Content starts

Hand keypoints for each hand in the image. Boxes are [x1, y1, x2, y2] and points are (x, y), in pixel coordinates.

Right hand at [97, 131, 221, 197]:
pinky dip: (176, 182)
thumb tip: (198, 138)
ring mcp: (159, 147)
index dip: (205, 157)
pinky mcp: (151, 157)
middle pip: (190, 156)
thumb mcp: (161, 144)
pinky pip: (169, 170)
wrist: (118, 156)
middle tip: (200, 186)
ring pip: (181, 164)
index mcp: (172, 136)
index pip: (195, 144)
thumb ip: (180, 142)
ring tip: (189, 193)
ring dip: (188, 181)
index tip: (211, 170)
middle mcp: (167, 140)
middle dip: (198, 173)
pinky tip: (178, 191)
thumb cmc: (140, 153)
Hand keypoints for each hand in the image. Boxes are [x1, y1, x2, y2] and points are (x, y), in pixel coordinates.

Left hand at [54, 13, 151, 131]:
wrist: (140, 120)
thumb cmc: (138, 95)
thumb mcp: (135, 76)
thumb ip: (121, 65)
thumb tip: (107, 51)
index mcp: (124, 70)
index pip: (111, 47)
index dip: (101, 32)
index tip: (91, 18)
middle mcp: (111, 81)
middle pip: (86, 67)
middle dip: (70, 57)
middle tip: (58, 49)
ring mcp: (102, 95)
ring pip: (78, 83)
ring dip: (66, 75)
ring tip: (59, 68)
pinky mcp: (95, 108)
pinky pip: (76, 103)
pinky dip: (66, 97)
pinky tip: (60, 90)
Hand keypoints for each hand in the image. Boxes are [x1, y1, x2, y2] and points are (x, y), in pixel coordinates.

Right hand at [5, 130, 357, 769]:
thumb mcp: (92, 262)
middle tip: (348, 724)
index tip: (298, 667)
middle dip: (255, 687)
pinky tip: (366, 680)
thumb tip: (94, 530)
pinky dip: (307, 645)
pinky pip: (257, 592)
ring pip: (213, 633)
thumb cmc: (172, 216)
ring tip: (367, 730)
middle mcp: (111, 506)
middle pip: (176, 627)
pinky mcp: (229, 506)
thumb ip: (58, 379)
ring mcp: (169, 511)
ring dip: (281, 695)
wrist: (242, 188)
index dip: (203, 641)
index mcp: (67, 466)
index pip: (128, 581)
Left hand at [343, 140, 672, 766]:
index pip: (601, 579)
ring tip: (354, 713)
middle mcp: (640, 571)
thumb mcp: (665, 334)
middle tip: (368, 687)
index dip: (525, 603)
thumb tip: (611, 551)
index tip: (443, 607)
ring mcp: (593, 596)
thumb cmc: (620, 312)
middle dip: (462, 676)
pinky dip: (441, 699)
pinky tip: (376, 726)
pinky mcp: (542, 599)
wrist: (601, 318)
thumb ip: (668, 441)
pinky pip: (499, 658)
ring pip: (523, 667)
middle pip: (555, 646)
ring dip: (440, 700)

Content ends

Would you reproduce every record above exactly as it appears?

WRITTEN ANSWER →
Hand keypoints for each hand in the image. Boxes are [x1, y1, x2, y2] and points are (x, y), in pixel coordinates.

Right hand at [97, 131, 221, 197]:
pinky dip: (176, 182)
thumb tip: (198, 138)
ring mcp: (159, 147)
index dip: (205, 157)
pinky mcp: (151, 157)
middle pip: (190, 156)
thumb mcp: (161, 144)
pinky pip: (169, 170)
wrist: (118, 156)
middle tip: (200, 186)
ring pip: (181, 164)
index mcp: (172, 136)
index pip: (195, 144)
thumb ip: (180, 142)
ring tip: (189, 193)
ring dip: (188, 181)
index tip: (211, 170)
middle mcp: (167, 140)
middle dip: (198, 173)
pinky tip: (178, 191)
thumb cmc: (140, 153)
Hand keypoints for each hand in the image. Boxes are [x1, y1, x2, y2] and points are (x, y), in pixel coordinates.

Left hand at [54, 13, 151, 131]:
wrist: (140, 120)
thumb cmc: (138, 95)
thumb mcp: (135, 76)
thumb ip: (121, 65)
thumb tip: (107, 51)
index mcp: (124, 70)
index pip: (111, 47)
index dip: (101, 32)
index tip: (91, 18)
middle mcp: (111, 81)
middle pip: (86, 67)
middle dip: (70, 57)
middle tip: (58, 49)
ring mcp: (102, 95)
ring pip: (78, 83)
ring dip: (66, 75)
ring tip: (59, 68)
pinky mcp: (95, 108)
pinky pip: (76, 103)
pinky dip: (66, 97)
pinky tip: (60, 90)
Hand keypoints for each hand in the image. Boxes are [x1, y1, x2, y2] and points are (x, y), in pixel coordinates.

Right hand at [5, 130, 357, 769]:
thumb mcp: (92, 262)
middle tip: (348, 724)
index tip: (298, 667)
middle dip: (255, 687)
pinky tip: (366, 680)
thumb tip: (94, 530)
pinky dip: (307, 645)
pinky pip: (257, 592)
ring pip: (213, 633)
thumb cmc: (172, 216)
ring tip: (367, 730)
middle mcp: (111, 506)
middle pip: (176, 627)
pinky mcp: (229, 506)
thumb ip: (58, 379)
ring mcp: (169, 511)
ring dip: (281, 695)
wrist: (242, 188)
index dip: (203, 641)
index mcp: (67, 466)
index pip: (128, 581)
Left hand at [343, 140, 672, 766]:
index pip: (601, 579)
ring tip: (354, 713)
middle mcp: (640, 571)
thumb mcp: (665, 334)
middle tip: (368, 687)
index dip: (525, 603)
thumb tip: (611, 551)
index tip: (443, 607)
ring mcp: (593, 596)
thumb cmc: (620, 312)
middle dip: (462, 676)
pinky dip: (441, 699)
pinky tip: (376, 726)
pinky mcp: (542, 599)
wrist: (601, 318)
thumb ip: (668, 441)
pinky pip: (499, 658)
ring pip: (523, 667)
middle pip: (555, 646)
ring dip: (440, 700)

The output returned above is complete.